_Required work_
1 > In the text on the Civil Aviation (Eurocontrol) Act 1962, on what date did the act receive royal assent?
2 > Reproduce the text on the Civil Aviation (Eurocontrol) Act 1962 word for word from "Text of statute" to "the United Kingdom.".

_Supplied text_
Civil Aviation (Eurocontrol) Act 1962
- Parliament of the United Kingdom
- Long title: An Act to make provision in connection with the international convention relating to co-operation for the safety of air navigation, known as the Eurocontrol Convention; to provide for the recovery of charges for services provided for aircraft; to authorize the use of certain records as evidence in proceedings for the recovery of such charges or proceedings under the Air Navigation Order; and for purposes connected with the matters aforesaid.
- Citation: 10 & 11 Eliz. 2. c. 8
- Territorial extent: United Kingdom

Dates
- Royal assent: 21 February 1962
- Commencement: 16 March 1963
- Repealed: 27 August 1982

Other legislation
- Amends: Civil Aviation Act 1949
- Amended by: International Organisations Act 1968; Civil Aviation Act 1971;
- Repealed by: Civil Aviation Act 1982

Status: Repealed

Text of statute as originally enacted

= Civil Aviation (Eurocontrol) Act 1962 =

Act of the Parliament of the United Kingdom

The Civil Aviation (Eurocontrol) Act 1962 (10 & 11 Eliz. 2. c. 8) was an act of the Parliament of the United Kingdom that brought the treaty establishing Eurocontrol into effect within the United Kingdom.

_Material shown_
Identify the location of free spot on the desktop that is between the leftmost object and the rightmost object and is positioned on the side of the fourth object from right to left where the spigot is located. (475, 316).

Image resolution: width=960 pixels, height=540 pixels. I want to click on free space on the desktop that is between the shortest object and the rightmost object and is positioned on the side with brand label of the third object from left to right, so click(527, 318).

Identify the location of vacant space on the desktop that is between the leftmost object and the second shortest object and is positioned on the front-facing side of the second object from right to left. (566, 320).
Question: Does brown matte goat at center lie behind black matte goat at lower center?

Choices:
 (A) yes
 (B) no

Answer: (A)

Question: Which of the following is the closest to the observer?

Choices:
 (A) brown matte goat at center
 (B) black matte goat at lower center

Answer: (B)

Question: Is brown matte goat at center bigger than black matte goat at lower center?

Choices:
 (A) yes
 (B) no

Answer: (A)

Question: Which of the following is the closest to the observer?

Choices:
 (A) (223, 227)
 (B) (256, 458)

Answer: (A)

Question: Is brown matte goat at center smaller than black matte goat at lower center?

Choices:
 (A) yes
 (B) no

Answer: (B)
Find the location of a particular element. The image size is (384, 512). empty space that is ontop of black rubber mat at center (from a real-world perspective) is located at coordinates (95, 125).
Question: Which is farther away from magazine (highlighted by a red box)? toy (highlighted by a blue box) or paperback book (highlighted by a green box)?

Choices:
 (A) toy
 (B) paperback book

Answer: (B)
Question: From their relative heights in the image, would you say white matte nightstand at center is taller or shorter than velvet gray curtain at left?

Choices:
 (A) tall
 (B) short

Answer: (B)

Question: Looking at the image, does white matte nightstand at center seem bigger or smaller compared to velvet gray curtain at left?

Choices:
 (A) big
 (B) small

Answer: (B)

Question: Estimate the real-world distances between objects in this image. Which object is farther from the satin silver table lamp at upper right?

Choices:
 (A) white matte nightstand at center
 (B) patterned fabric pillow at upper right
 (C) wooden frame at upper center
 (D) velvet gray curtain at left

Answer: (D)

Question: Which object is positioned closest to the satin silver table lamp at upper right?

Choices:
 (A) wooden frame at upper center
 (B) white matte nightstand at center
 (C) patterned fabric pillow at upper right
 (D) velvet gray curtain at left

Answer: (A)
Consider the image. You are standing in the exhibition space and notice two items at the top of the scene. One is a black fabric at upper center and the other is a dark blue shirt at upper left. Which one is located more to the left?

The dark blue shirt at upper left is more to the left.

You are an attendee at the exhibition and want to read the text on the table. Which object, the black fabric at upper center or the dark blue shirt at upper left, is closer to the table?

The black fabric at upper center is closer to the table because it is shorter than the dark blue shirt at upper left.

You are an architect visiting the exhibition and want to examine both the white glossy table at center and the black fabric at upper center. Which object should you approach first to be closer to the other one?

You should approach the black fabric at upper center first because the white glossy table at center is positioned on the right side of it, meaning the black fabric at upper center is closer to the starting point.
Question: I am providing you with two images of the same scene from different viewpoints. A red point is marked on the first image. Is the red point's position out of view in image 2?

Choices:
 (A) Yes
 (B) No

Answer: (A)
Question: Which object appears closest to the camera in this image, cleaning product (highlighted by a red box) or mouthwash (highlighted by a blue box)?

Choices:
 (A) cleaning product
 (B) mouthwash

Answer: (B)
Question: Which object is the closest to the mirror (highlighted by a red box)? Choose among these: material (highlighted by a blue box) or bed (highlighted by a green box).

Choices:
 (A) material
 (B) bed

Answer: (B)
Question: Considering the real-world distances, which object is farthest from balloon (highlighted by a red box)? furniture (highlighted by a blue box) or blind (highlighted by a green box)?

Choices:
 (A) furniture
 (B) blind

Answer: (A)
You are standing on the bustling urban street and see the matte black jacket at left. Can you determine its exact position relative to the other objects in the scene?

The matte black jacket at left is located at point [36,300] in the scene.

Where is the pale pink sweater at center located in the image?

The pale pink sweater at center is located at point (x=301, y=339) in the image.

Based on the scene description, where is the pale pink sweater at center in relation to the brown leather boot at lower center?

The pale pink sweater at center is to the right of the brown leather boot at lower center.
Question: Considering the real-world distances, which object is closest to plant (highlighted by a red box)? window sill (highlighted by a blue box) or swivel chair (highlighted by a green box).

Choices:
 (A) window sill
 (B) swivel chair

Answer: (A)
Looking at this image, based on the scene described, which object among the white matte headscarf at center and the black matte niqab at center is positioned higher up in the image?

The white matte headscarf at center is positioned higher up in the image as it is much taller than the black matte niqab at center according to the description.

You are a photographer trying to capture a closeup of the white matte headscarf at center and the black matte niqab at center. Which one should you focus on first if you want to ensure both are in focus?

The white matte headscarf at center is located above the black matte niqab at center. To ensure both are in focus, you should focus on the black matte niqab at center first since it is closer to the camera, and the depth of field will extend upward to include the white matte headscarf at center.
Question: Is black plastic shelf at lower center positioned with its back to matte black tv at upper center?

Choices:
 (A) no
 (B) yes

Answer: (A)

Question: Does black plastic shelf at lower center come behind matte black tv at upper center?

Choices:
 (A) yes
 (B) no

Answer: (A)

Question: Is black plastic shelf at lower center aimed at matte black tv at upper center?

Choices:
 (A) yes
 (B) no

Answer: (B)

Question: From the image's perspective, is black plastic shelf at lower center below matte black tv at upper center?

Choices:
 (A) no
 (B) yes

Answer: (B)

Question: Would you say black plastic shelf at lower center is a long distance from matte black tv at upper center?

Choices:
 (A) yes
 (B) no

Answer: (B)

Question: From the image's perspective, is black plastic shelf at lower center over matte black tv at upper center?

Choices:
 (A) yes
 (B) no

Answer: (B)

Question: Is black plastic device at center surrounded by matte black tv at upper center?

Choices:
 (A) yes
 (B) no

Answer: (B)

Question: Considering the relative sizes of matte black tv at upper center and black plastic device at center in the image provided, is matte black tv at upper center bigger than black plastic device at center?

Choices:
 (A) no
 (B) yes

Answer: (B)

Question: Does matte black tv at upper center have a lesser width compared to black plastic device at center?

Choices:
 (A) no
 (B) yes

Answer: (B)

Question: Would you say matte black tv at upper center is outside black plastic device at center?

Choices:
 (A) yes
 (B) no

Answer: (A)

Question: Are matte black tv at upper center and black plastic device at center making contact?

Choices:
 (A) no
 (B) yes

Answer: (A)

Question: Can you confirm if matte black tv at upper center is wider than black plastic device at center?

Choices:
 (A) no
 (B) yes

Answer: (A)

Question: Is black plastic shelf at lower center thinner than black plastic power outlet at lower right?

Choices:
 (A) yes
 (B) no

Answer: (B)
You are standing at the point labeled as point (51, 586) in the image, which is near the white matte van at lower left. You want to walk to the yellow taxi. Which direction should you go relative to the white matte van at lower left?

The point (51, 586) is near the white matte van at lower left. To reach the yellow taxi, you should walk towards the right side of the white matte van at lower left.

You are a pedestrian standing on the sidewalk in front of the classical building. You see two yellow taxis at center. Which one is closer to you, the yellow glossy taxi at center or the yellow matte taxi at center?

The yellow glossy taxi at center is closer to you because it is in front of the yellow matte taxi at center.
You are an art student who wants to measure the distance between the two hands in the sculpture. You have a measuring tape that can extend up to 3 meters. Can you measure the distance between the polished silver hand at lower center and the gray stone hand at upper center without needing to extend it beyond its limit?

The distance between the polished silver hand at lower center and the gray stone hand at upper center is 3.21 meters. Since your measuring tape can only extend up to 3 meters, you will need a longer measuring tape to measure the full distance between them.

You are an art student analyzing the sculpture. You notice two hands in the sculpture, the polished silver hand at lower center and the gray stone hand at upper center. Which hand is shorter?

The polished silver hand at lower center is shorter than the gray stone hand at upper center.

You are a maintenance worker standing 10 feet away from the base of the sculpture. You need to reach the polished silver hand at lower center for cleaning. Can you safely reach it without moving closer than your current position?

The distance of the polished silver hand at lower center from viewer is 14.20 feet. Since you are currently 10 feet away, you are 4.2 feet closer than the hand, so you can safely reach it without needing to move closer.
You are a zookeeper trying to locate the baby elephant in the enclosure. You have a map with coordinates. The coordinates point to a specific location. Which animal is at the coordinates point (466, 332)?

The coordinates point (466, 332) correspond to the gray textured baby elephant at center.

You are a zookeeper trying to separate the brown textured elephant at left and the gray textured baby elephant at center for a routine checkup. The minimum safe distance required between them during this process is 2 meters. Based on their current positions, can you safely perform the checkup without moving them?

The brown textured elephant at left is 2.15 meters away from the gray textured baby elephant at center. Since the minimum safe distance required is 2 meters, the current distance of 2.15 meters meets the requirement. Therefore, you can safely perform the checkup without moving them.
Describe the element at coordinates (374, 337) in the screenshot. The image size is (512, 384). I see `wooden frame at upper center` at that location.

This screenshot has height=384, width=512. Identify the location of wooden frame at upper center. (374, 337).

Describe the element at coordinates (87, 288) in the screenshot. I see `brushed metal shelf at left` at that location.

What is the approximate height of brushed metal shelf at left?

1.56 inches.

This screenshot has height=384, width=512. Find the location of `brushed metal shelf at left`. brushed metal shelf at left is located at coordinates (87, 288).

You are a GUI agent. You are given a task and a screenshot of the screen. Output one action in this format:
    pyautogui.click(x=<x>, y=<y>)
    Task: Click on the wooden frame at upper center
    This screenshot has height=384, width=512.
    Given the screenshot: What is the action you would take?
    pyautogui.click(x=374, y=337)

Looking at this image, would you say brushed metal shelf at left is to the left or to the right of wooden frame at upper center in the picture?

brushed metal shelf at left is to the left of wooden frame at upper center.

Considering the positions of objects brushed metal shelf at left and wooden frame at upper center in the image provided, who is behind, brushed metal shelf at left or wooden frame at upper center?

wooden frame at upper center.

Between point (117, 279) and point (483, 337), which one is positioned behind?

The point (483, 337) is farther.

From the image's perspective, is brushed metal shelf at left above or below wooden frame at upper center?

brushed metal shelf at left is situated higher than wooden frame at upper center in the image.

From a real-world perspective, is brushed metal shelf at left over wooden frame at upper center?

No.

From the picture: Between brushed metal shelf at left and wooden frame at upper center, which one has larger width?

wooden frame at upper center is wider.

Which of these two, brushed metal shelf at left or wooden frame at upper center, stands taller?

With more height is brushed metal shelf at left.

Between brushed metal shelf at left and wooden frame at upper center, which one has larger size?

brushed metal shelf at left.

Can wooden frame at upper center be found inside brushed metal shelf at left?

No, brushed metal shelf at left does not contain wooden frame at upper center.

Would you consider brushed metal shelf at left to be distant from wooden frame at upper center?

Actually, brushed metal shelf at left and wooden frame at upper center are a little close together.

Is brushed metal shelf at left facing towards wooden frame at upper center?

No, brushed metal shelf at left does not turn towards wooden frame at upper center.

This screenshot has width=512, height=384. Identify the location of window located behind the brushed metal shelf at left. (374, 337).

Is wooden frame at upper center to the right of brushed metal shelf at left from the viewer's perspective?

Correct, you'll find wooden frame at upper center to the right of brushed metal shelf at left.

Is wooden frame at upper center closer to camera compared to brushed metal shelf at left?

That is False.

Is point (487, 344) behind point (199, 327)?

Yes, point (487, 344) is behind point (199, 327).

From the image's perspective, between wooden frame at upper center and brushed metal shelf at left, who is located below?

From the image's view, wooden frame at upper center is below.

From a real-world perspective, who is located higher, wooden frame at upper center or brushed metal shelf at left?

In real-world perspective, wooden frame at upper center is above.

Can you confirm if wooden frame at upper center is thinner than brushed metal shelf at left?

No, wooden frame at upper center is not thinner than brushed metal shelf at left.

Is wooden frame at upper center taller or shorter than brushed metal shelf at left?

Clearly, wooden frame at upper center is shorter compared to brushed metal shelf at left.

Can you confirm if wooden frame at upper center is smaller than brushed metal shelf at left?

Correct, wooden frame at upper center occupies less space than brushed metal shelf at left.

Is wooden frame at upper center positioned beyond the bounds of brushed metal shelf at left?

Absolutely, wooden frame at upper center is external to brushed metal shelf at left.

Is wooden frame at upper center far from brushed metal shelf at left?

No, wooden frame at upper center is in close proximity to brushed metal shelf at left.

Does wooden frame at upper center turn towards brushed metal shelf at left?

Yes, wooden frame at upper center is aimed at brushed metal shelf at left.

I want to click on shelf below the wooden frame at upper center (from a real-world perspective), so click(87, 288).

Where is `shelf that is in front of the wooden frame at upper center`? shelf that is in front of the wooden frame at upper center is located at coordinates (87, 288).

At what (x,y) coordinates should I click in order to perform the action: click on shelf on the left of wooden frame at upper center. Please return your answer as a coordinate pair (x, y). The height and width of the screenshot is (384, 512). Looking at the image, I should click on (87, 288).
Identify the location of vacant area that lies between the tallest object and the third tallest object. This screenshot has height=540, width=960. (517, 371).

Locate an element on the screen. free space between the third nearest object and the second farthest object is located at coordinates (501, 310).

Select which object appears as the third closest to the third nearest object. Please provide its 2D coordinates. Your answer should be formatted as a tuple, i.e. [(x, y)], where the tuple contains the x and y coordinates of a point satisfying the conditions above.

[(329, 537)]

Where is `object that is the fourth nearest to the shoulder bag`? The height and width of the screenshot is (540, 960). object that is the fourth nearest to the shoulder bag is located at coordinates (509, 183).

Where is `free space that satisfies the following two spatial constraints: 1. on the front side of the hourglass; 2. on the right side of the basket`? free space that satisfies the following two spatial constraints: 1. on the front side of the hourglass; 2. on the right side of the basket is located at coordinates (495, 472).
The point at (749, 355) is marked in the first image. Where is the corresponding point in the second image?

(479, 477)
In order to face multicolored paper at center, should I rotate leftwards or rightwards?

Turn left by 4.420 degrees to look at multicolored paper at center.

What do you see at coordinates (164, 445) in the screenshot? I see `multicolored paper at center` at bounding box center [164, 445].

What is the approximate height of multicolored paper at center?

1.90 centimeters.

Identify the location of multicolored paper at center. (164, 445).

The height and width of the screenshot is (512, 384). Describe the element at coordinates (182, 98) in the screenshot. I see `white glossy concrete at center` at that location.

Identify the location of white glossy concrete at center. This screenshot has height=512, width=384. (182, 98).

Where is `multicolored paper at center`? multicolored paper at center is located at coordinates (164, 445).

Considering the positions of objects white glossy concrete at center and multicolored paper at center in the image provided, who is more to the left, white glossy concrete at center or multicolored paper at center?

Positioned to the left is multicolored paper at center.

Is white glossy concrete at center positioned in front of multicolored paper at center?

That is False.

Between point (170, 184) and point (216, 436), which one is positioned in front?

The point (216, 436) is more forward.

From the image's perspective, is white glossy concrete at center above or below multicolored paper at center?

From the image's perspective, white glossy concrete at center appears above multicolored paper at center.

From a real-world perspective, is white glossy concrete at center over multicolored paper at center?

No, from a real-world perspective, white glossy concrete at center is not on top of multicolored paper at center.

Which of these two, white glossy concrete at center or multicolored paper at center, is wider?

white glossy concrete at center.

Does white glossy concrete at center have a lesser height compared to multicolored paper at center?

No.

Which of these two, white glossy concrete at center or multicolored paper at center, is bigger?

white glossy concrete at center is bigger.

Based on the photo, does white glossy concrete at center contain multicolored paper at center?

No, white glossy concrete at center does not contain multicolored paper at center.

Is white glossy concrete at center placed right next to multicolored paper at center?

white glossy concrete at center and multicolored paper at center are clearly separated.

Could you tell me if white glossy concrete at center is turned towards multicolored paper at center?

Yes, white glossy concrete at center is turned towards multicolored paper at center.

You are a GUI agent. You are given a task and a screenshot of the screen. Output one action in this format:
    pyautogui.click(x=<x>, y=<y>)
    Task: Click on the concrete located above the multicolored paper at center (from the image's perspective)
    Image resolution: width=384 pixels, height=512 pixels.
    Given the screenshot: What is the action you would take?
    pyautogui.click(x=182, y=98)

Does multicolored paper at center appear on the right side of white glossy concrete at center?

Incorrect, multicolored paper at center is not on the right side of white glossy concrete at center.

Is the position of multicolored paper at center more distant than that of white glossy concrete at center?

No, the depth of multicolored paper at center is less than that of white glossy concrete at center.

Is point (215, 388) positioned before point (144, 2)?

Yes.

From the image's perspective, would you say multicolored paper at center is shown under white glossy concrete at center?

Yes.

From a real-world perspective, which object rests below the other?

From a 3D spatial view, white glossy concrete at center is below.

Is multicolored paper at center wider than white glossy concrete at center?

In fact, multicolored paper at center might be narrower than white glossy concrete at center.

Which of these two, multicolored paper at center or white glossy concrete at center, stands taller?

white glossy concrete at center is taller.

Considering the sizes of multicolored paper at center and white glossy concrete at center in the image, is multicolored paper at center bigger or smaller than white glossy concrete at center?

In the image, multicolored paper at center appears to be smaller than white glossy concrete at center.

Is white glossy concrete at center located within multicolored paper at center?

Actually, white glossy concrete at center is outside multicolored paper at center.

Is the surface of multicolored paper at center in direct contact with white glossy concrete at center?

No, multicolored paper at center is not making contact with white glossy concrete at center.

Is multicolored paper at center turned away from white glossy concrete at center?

_Solutions to the exercise_
1 > 21 February 1962

2 >
Text of statute as originally enacted

= Civil Aviation (Eurocontrol) Act 1962 =

Act of the Parliament of the United Kingdom

The Civil Aviation (Eurocontrol) Act 1962 (10 & 11 Eliz. 2. c. 8) was an act of the Parliament of the United Kingdom that brought the treaty establishing Eurocontrol into effect within the United Kingdom.